### Exercise instructions
Could you quote all of the rows below word for word, leaving the pictures out of your answer?

### Dataset records
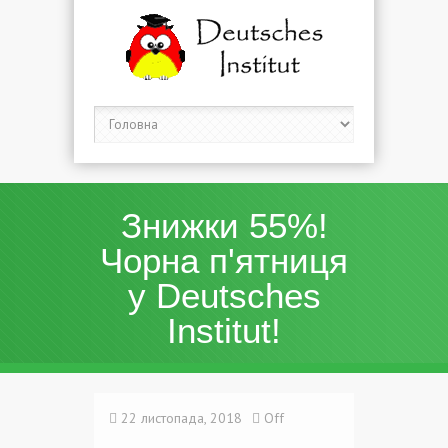
Знижки 55%!
Чорна п'ятниця
у Deutsches
Institut!
22 листопада, 2018
Off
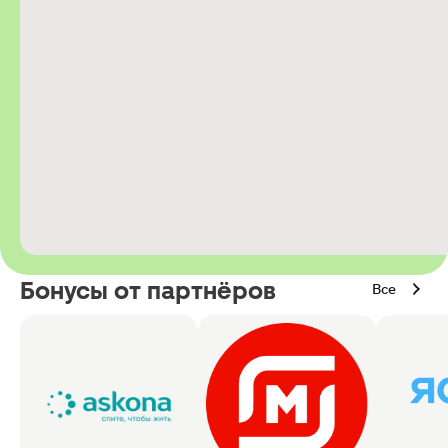
Бонусы от партнёров
Все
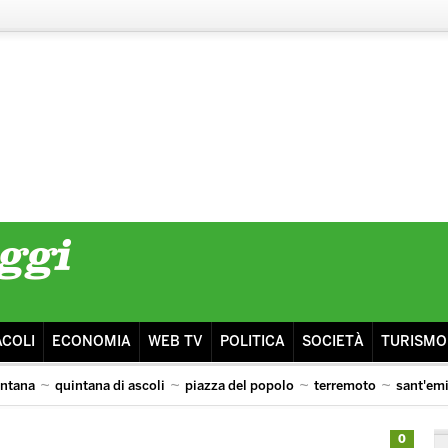
ACOLI
ECONOMIA
WEB TV
POLITICA
SOCIETÀ
TURISMO
intana
quintana di ascoli
piazza del popolo
terremoto
sant'em
lazio
0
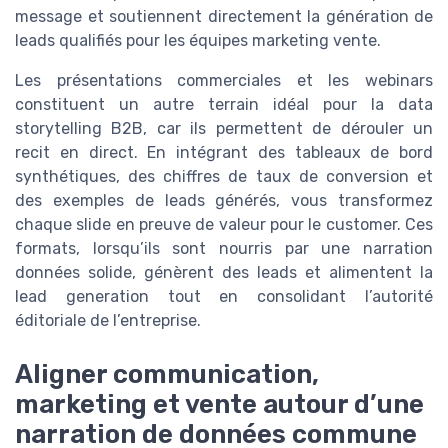
message et soutiennent directement la génération de
leads qualifiés pour les équipes marketing vente.
Les présentations commerciales et les webinars
constituent un autre terrain idéal pour la data
storytelling B2B, car ils permettent de dérouler un
recit en direct. En intégrant des tableaux de bord
synthétiques, des chiffres de taux de conversion et
des exemples de leads générés, vous transformez
chaque slide en preuve de valeur pour le customer. Ces
formats, lorsqu’ils sont nourris par une narration
données solide, génèrent des leads et alimentent la
lead generation tout en consolidant l’autorité
éditoriale de l’entreprise.
Aligner communication,
marketing et vente autour d’une
narration de données commune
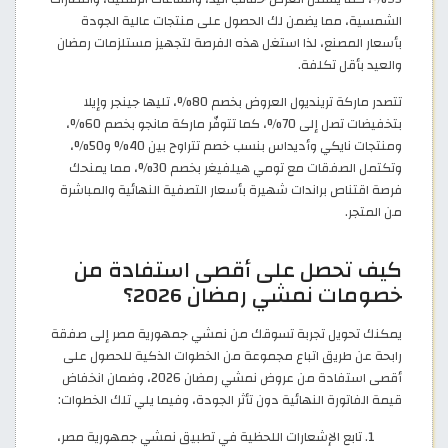
الشمسية، مما يضمن لك الحصول على منتجات عالية الجودة
بأسعار المصنع، لذا استغل هذه الفرصة لتجهيز مستلزمات رمضان
والعيد بأقل تكلفة.
تتصدر ماركة ترينديول العروض بخصم 80%، تليها جينجر وإيلا
بتخفيضات تصل إلى 70%، كما تتوفّر ماركة مانجو بخصم 60%،
ومنتجات نايكي وأديداس بنسب خصم تتراوح بين 40% و50%،
وتكتمل الصفقات مع تومي هيلفيغر بخصم 30%، مما يمنحك
فرصة اقتناص براندات شهيرة بأسعار التصفية النهائية والمباشرة
من المتجر.
كيف تحصل على أقصى استفادة من
خصومات نمشي رمضان 2026؟
يمكنك تحويل تجربة تسوقك من نمشي جمهورية مصر إلى صفقة
رابحة عن طريق اتباع مجموعة من الخطوات الذكية للحصول على
أقصى استفادة من عروض نمشي رمضان 2026، وضمان انخفاض
قيمة الفاتورة النهائية دون تأثر الجودة، وفيما يلي تلك الخطوات:
تابع الإشعارات اللحظية في تطبيق نمشي جمهورية مصر،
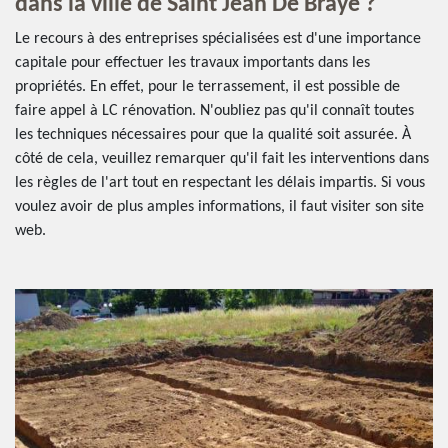
dans la ville de Saint Jean De Braye ?
Le recours à des entreprises spécialisées est d'une importance
capitale pour effectuer les travaux importants dans les
propriétés. En effet, pour le terrassement, il est possible de
faire appel à LC rénovation. N'oubliez pas qu'il connaît toutes
les techniques nécessaires pour que la qualité soit assurée. À
côté de cela, veuillez remarquer qu'il fait les interventions dans
les règles de l'art tout en respectant les délais impartis. Si vous
voulez avoir de plus amples informations, il faut visiter son site
web.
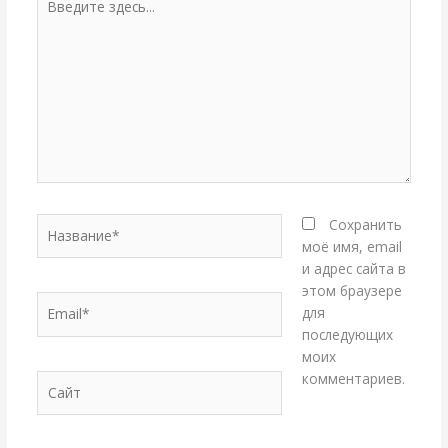
здесь...
Название*
Сохранить
моё имя, email
и адрес сайта в
этом браузере
Email*
для
последующих
моих
комментариев.
Сайт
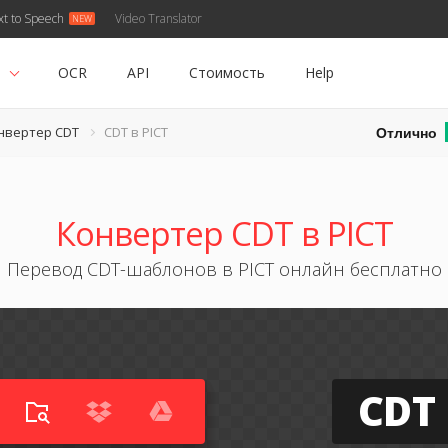
xt to Speech
Video Translator
ь
OCR
API
Стоимость
Help
Отлично
нвертер CDT
CDT в PICT
Конвертер CDT в PICT
Перевод CDT-шаблонов в PICT онлайн бесплатно
CDT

### Exercise output
Знижки 55%!
Чорна п'ятниця
у Deutsches
Institut!
22 листопада, 2018
Off
Бонусы от партнёров
Все
ACOLI
ECONOMIA
WEB TV
POLITICA
SOCIETÀ
TURISMO
intana
quintana di ascoli
piazza del popolo
terremoto
sant'em
lazio
0
message et soutiennent directement la génération de
leads qualifiés pour les équipes marketing vente.
Les présentations commerciales et les webinars
constituent un autre terrain idéal pour la data
storytelling B2B, car ils permettent de dérouler un
recit en direct. En intégrant des tableaux de bord
synthétiques, des chiffres de taux de conversion et
des exemples de leads générés, vous transformez
chaque slide en preuve de valeur pour le customer. Ces
formats, lorsqu’ils sont nourris par une narration
données solide, génèrent des leads et alimentent la
lead generation tout en consolidant l’autorité
éditoriale de l’entreprise.
Aligner communication,
marketing et vente autour d’une
narration de données commune
الشمسية، مما يضمن لك الحصول على منتجات عالية الجودة
بأسعار المصنع، لذا استغل هذه الفرصة لتجهيز مستلزمات رمضان
والعيد بأقل تكلفة.
تتصدر ماركة ترينديول العروض بخصم 80%، تليها جينجر وإيلا
بتخفيضات تصل إلى 70%، كما تتوفّر ماركة مانجو بخصم 60%،
ومنتجات نايكي وأديداس بنسب خصم تتراوح بين 40% و50%،
وتكتمل الصفقات مع تومي هيلفيغر بخصم 30%، مما يمنحك
فرصة اقتناص براندات شهيرة بأسعار التصفية النهائية والمباشرة
من المتجر.
كيف تحصل على أقصى استفادة من
خصومات نمشي رمضان 2026؟
يمكنك تحويل تجربة تسوقك من نمشي جمهورية مصر إلى صفقة
رابحة عن طريق اتباع مجموعة من الخطوات الذكية للحصول على
أقصى استفادة من عروض نمشي رمضان 2026، وضمان انخفاض
قيمة الفاتورة النهائية دون تأثر الجودة، وفيما يلي تلك الخطوات:
تابع الإشعارات اللحظية في تطبيق نمشي جمهورية مصر،
dans la ville de Saint Jean De Braye ?
Le recours à des entreprises spécialisées est d'une importance
capitale pour effectuer les travaux importants dans les
propriétés. En effet, pour le terrassement, il est possible de
faire appel à LC rénovation. N'oubliez pas qu'il connaît toutes
les techniques nécessaires pour que la qualité soit assurée. À
côté de cela, veuillez remarquer qu'il fait les interventions dans
les règles de l'art tout en respectant les délais impartis. Si vous
voulez avoir de plus amples informations, il faut visiter son site
web.
здесь...
Название*
Сохранить
моё имя, email
и адрес сайта в
этом браузере
Email*
для
последующих
моих
комментариев.
Сайт
xt to Speech
Video Translator
ь
OCR
API
Стоимость
Help
Отлично
нвертер CDT
CDT в PICT
Конвертер CDT в PICT
Перевод CDT-шаблонов в PICT онлайн бесплатно
CDT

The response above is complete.